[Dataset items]
[Start of section]
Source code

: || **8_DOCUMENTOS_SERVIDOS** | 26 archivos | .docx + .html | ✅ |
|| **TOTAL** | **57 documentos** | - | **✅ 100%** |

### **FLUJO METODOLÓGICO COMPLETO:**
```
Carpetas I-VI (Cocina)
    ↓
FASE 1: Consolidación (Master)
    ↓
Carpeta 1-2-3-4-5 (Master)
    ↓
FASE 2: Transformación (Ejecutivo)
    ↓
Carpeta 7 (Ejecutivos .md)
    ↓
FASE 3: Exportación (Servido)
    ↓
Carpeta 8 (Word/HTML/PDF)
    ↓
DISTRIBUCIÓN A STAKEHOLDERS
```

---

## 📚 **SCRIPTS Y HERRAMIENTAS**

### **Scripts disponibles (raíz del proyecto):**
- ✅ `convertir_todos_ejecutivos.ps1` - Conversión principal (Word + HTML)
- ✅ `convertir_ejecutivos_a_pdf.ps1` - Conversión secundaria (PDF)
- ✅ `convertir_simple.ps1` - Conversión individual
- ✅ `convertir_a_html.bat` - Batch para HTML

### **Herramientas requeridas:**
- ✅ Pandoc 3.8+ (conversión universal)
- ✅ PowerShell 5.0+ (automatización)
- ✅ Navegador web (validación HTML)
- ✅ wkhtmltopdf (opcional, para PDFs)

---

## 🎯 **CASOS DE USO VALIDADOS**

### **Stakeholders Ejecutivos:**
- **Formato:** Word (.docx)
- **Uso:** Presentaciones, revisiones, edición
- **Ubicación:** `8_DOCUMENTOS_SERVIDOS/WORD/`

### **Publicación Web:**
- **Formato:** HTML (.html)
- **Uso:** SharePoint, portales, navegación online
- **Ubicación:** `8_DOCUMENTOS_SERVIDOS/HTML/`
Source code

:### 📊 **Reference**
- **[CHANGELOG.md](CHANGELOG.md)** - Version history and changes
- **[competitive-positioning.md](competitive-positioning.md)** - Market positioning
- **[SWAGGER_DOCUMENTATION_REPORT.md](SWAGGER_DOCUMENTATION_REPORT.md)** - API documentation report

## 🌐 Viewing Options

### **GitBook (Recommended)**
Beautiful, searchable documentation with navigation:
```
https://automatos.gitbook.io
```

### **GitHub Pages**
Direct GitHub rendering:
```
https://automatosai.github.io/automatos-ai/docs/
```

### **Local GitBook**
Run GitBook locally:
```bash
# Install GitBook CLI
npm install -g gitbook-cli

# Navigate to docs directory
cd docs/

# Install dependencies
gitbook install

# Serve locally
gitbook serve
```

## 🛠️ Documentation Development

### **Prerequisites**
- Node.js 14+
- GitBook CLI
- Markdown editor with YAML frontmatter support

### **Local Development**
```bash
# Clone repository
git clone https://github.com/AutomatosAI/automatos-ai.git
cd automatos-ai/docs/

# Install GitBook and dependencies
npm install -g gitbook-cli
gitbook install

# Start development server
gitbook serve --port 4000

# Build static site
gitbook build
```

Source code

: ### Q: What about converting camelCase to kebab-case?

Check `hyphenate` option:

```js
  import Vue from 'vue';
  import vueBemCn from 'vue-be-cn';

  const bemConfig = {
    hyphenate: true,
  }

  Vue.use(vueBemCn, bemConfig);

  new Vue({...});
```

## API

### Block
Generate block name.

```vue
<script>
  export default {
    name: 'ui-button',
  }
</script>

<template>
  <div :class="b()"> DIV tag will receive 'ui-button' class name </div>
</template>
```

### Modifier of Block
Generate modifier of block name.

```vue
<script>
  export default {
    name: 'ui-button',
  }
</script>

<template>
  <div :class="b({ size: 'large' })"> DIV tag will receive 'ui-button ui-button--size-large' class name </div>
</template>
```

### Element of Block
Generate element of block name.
[End of section]
→ **Exercise goal**
Where a line above holds the string "with", copy that line.

→ **Answer section**
Beautiful, searchable documentation with navigation:
- Markdown editor with YAML frontmatter support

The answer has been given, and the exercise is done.